Rispetto ad altri sport non c’è paragone, in effetti: una stagione calcistica, con incontri settimanali o al massimo bi-settimanali, dura da settembre a maggio; il tour ATP ha appena due mesi di pausa alla fine dell’anno solare, ridotti ulteriormente per chi partecipa alle Finals o gioca la finale della Coppa Davis. Certo, il vantaggio del tennis è che ogni giocatore può modellarsi addosso la stagione a propria immagine e somiglianza. Ma questa libertà, paradossalmente, viene a mancare per chi gioca più in alto in classifica. I tornei “mandatory” – ovvero obbligatori ai termini del ranking – sono 12, ai quali si aggiungono 4 ATP 500 per chi ha concluso la stagione nei primi trenta della precedente classifica annuale. A meno di non aver superato i trent’anni, età in cui scattano le esenzioni che hanno contribuito al successo dei “vecchietti”. “Bisogna tutelare la carriera dei giocatori e garantire un tennis di buon livello per gli spettatori” ha concluso Raonic, “credo che i tornei abbiano bisogno di una ricontrollata”.

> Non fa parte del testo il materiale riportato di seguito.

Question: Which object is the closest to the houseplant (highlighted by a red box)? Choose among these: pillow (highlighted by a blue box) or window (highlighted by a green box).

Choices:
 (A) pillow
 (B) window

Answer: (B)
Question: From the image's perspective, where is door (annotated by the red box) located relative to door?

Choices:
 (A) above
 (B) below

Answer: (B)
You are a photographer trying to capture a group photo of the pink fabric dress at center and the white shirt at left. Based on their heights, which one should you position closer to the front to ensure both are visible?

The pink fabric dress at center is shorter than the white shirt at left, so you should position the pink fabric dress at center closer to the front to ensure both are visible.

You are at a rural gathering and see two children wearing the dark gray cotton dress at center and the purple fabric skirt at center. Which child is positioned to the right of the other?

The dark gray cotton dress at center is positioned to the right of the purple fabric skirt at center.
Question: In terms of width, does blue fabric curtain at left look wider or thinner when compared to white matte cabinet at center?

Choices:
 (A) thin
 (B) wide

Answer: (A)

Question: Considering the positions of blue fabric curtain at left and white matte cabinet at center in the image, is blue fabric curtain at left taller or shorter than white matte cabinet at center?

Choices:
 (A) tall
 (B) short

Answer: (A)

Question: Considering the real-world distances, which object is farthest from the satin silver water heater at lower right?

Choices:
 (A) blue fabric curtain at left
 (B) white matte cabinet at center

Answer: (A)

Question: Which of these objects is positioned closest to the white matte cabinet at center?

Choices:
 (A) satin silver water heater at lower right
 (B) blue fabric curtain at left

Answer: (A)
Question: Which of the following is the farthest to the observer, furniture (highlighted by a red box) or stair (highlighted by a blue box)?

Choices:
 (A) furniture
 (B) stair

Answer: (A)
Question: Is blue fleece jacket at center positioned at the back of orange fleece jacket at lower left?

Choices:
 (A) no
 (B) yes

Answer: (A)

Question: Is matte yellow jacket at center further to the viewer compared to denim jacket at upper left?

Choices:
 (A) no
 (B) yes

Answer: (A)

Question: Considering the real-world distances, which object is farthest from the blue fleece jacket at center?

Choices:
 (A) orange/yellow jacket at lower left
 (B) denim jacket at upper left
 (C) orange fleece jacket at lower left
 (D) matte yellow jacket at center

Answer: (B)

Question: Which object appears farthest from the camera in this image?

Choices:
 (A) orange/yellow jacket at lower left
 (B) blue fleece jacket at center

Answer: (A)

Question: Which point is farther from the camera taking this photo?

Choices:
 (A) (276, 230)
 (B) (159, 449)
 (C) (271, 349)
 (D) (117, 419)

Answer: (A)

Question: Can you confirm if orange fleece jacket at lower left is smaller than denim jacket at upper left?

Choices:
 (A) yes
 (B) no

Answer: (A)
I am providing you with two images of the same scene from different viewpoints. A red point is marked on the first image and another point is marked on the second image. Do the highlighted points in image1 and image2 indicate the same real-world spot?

Torto non ha: il calendario è compresso fino allo stremo, spesso richiede repentini cambi di continente, superficie e attrezzatura di gioco. I problemi però fanno parte della ragione per cui sarà quasi impossibile trovare una soluzione in tempo breve. Le licenze per i singoli eventi sono vendute a privati, e le modifiche per il 2019 puntano nella direzione opposta a quella auspicata dal ragazzone di Podgorica – ovvero ad aumentare i giorni di gara per i top player, ingigantendo ad esempio i Masters 1000 di Madrid e Roma.